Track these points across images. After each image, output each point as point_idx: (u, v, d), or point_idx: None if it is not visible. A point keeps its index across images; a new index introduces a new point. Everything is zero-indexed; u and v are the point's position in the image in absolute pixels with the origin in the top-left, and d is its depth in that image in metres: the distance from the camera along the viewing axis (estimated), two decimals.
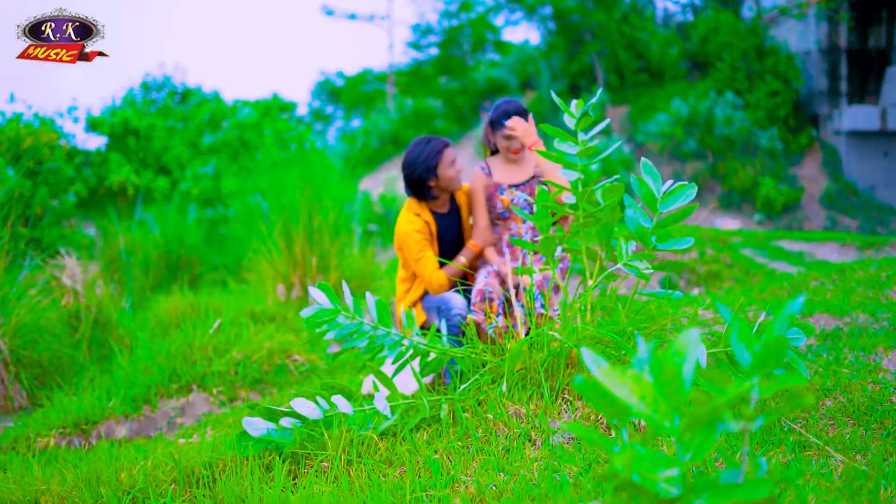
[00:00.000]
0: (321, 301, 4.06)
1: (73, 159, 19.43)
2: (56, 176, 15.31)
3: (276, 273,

-.-.-

WHAT YOU NEED TO DO — Take the entries shown above and quote them verbatim, passing over the pictures.

RESPONSE FOR THIS EXERCISE —
Track these points across images. After each image, output each point as point_idx: (u, v, d), or point_idx: None if it is not visible. A point keeps its index across images; a new index introduces a new point. Everything is zero-indexed; u and v are the point's position in the image in absolute pixels with the origin in the top-left, and d is its depth in that image in metres: the distance from the camera along the viewing axis (estimated), two decimals.
[00:00.000]
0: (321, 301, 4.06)
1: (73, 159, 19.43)
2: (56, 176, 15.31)
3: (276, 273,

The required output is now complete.